Simone Marthe Brangier Boas (February 3, 1895 – June 17, 1981) was a French-born American modernist sculptor who spent her career in Baltimore, Maryland.

Simone Marthe Brangier was born on February 3, 1895 in La Crèche, France, the daughter of Pierre Armand Brangier and Marie-Louise Geiser. She arrived in the United States in 1904 and became a naturalized US citizen in 1921. She graduated from the University of California Berkeley in 1917 and studied under Leo Lentelli at the California School of Fine Arts. At Berkeley, she met philosophy PhD student George Boas while attending a seminar on The Self; they married in 1921.
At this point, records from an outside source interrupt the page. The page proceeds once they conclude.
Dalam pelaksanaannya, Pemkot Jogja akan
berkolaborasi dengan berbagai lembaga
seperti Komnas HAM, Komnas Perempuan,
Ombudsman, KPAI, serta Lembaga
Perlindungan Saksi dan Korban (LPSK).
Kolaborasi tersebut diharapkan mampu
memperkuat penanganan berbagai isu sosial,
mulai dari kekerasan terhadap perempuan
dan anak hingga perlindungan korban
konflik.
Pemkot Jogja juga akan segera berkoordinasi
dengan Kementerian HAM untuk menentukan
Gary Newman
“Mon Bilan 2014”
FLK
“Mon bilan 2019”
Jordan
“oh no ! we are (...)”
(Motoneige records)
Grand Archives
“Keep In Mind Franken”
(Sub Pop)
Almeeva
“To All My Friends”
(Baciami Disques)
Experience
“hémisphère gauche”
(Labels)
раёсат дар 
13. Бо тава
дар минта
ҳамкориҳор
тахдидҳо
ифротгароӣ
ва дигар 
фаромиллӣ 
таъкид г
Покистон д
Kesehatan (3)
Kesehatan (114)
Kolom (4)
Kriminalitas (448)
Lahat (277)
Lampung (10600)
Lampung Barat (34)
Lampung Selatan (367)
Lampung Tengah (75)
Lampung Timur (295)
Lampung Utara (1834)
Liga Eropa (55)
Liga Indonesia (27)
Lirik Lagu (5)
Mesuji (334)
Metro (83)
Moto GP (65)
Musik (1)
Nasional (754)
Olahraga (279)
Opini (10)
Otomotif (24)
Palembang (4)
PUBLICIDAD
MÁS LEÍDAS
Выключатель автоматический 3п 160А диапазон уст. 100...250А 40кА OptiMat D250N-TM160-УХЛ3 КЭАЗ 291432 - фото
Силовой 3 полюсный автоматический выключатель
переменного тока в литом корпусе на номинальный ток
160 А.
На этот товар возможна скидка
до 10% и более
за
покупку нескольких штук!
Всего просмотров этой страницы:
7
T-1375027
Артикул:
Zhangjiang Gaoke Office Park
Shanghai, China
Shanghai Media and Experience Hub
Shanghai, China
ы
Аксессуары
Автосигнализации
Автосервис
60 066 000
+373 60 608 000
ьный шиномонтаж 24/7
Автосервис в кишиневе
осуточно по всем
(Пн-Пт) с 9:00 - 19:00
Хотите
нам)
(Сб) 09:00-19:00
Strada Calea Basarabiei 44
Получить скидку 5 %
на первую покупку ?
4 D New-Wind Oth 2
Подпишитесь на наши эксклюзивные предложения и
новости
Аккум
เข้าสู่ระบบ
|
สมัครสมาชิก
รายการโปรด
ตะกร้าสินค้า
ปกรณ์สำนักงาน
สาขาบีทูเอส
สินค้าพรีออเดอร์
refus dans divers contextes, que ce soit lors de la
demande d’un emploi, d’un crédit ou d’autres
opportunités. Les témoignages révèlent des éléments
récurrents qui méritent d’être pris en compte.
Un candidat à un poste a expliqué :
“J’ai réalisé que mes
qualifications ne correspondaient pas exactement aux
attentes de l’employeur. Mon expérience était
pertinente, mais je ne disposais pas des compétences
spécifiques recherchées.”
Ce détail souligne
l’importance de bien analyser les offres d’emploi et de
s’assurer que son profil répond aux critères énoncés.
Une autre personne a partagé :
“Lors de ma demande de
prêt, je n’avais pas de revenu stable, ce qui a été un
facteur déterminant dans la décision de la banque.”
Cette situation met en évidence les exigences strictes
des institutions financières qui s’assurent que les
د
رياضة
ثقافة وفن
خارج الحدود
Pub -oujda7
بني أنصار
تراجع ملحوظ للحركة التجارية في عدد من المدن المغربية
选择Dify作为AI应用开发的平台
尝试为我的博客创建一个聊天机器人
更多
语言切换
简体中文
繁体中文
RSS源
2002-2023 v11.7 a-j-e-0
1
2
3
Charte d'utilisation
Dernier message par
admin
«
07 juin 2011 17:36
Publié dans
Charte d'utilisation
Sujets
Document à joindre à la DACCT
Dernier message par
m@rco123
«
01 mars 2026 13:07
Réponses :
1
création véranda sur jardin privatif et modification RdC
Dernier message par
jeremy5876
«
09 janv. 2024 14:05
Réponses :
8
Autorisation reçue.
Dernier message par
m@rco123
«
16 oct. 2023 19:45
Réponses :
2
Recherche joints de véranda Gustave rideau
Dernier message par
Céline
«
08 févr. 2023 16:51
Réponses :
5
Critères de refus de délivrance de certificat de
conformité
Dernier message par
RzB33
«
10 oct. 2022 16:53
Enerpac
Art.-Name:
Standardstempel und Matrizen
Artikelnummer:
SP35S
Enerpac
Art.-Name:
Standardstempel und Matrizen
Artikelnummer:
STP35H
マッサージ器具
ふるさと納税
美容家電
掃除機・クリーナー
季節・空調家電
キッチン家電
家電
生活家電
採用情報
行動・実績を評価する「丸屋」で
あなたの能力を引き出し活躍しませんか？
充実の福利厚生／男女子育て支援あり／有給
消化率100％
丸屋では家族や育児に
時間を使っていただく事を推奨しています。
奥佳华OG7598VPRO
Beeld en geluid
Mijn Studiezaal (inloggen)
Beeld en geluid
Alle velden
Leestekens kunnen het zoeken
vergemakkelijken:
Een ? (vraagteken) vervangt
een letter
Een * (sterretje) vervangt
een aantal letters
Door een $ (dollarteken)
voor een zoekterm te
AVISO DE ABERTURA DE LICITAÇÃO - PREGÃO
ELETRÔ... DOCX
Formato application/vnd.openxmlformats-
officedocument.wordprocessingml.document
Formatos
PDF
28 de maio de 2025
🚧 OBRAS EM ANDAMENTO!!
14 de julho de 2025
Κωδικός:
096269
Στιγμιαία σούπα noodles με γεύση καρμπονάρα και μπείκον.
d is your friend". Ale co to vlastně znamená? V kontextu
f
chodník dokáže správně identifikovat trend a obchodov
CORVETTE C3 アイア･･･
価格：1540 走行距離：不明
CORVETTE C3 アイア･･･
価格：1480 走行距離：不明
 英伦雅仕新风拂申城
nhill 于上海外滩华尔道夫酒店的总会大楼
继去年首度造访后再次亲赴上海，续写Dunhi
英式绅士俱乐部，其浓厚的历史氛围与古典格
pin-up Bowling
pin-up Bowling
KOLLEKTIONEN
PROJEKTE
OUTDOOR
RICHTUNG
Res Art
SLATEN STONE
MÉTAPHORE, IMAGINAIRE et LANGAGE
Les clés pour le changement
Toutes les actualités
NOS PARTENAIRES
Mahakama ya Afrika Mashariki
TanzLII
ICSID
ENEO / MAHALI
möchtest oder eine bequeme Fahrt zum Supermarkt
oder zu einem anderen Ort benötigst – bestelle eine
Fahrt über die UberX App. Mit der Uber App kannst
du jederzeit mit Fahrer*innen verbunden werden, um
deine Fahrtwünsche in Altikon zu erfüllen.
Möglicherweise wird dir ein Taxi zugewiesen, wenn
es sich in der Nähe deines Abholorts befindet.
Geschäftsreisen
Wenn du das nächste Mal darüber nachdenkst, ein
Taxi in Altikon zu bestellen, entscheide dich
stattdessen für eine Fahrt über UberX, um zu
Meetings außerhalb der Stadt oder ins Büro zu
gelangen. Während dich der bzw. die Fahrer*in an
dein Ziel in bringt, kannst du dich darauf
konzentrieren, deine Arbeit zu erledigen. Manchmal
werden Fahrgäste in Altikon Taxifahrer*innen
During World War I, Brangier went to France to do relief work with refugees, work for which she was later awarded the Medal of French Gratitude. She and George Boas were able to remain in contact in France as he enlisted as a lieutenant in the US Army and served as aide de camp to General Charles Kilburn. After the war, she studied under Antoine Bourdelle at the Académie de la Grande Chaumière.

In 1921, she and George Boas married and they settled in Baltimore, where he joined the faculty of Johns Hopkins University.

Art historian Charlotte Streifer Rubinstein wrote of Boas' work "Imbued with the "truth to materials" aesthetic, Simone Boas carved massive, stylized heads and figures directly in wood and stone with no openings or penetrations in the forms." These included Ceres (1926), a mahogany figure bearing a cornucopia which was purchased by the Cone sisters and was the only American sculpture in the Cone Collection. Boas' award-winning mahogany Mother and Child (1932) was included in the Museum of Modern Art's exhibit "Painting and Sculpture from 16 American Cities" (1933–34) and is now at the Baltimore Museum of Art. Boas also lectured at the Baltimore Museum and taught other female sculptors.

During World War II, she was again involved in relief work, heading the local branch of the Committee for Franco-British Relief and its successor organization, American Aid to France, from 1939-1948. She was awarded the French Legion of Honour for her work.

Boas published some translations from the French, including one of Alfred Charles Auguste Foucher's biography of Buddha.

Simone Marthe Brangier Boas died on 17 June 1981 at a nursing home in Philadelphia at the age of 86.